+++ Excerpt +++

Spotify’s conversion rates in Europe are running at over 10%, but this was before they started limiting their free version, and also before Facebook integration. I would anticipate this rising very considerably over a reasonably short time. Mobile use is also key to encouraging conversion. People want to take their music with them, which they can only do with a premium subscription.  Incidentally, we have already seen very significant improvements in our per stream rates.

The other big factor is bundling. As more items (phones, TVs, cable contracts, cars) get bundled with streaming services included we will start to see “gym membership economics” kick in. This is where consumers get streaming as an add on, but don’t make a lot of use of the service. Their contribution adds to the royalty pool, inflating the “per stream” income.

Of course, (as was the key theme of yesterday’s post) people will only upgrade if the service is top notch, with good depth of catalogue and with new releases fully represented.

+++ Record extracts +++

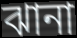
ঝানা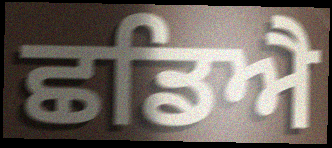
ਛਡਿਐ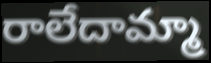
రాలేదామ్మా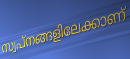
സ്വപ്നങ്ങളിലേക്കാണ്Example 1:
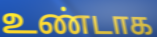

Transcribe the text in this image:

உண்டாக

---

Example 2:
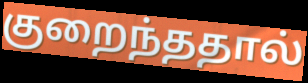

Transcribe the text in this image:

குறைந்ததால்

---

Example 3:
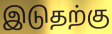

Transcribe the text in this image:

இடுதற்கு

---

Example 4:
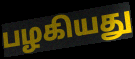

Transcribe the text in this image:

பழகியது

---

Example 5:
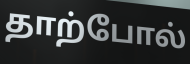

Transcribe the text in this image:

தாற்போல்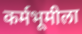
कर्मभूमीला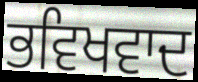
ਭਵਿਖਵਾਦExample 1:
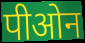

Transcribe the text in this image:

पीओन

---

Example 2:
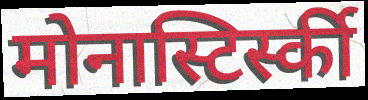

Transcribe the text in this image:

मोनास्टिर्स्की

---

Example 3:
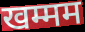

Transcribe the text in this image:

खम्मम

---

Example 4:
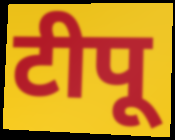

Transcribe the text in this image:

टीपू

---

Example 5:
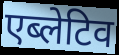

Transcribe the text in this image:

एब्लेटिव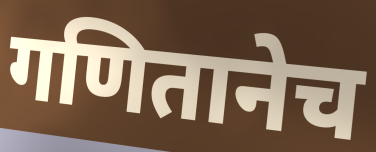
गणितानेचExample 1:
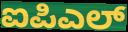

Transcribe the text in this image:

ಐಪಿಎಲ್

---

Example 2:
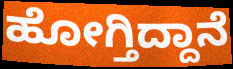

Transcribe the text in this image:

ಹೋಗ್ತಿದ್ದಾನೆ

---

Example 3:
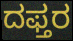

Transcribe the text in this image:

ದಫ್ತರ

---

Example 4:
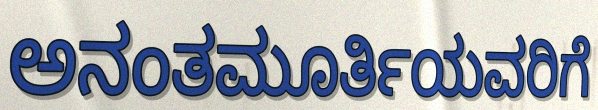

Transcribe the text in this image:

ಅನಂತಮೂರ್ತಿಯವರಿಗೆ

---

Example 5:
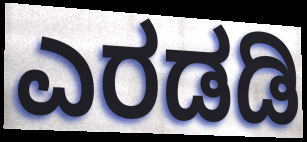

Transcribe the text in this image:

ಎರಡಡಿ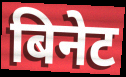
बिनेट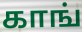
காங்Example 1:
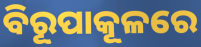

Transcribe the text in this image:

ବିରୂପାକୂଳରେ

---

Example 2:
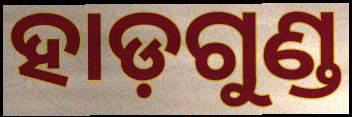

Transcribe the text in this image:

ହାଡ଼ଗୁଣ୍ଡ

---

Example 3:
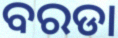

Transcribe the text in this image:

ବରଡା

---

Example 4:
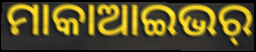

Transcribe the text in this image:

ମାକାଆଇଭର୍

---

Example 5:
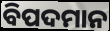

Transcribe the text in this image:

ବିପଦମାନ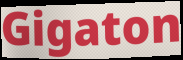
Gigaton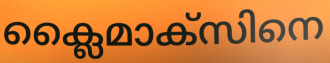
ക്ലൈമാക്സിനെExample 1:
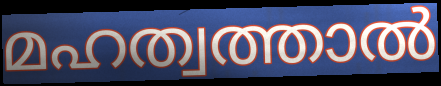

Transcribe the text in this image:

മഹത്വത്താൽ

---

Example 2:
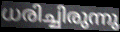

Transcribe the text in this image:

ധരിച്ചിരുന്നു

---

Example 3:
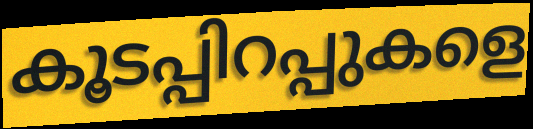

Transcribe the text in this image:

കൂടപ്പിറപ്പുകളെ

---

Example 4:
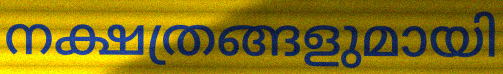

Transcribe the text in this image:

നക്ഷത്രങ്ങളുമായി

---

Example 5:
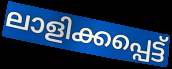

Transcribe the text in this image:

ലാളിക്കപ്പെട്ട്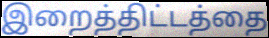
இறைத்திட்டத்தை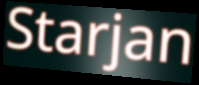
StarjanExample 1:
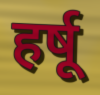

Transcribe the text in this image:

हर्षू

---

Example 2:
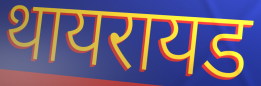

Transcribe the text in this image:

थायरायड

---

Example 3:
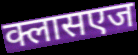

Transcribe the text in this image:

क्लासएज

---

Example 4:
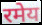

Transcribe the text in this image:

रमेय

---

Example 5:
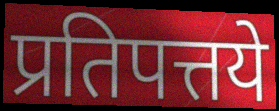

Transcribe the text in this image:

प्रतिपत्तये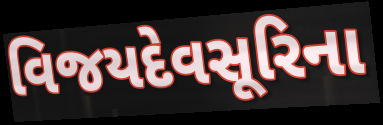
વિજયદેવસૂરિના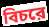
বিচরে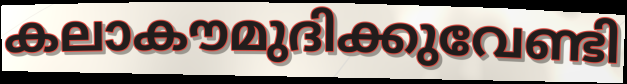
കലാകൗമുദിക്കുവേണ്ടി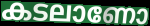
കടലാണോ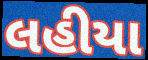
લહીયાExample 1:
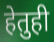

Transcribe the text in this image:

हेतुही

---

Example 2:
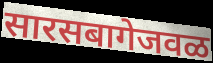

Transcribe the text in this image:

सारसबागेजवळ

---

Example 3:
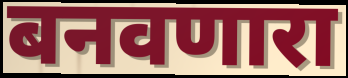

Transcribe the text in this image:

+++

Goal
Continue the excerpt on music streaming economics, starting after its final sentence. The records are separate material, unrelated to the excerpt on music streaming.

Exercise result
Transparency and Equality
Our accounting from the streaming services mentioned is completely transparent. We can see exactly what we earn per stream, per service, per territory. Nothing fudgy or grey. By the nature of these services, there is a lot of data for us to process each month, but it is all very clear. (I wish I could say the same for some of the other services !)

There also seems to be a running theme that indie content is not being equally remunerated. In the case of RDIO, Spotify, Simfy and Deezer, all these deals were, for us at least, negotiated through Merlin. Charles and his team do a tremendous job ensuring we, as independents, are treated equitably, and that our content is valued appropriately. It is worth noting that Spotify were quick to engage with the independent community right from that start, and were fully licensed at launch. This is more than can be said for many services.

Kudos Take Downs
Since we started dealing with streaming services, (initially with Napster and Rhapsody, now joined by Spotify, MOG, RDIO, Deezer, Simfy, WE7 and a bunch of others), we have had a total of 3 labels ask us to remove or stop content supply. This is almost an exact inversion of ST’s experience. This is partly down to the influence a distributor has with their labels.  I also think it is because Kudos labels are beginning to see considerable income from streaming services which they don’t want to lose.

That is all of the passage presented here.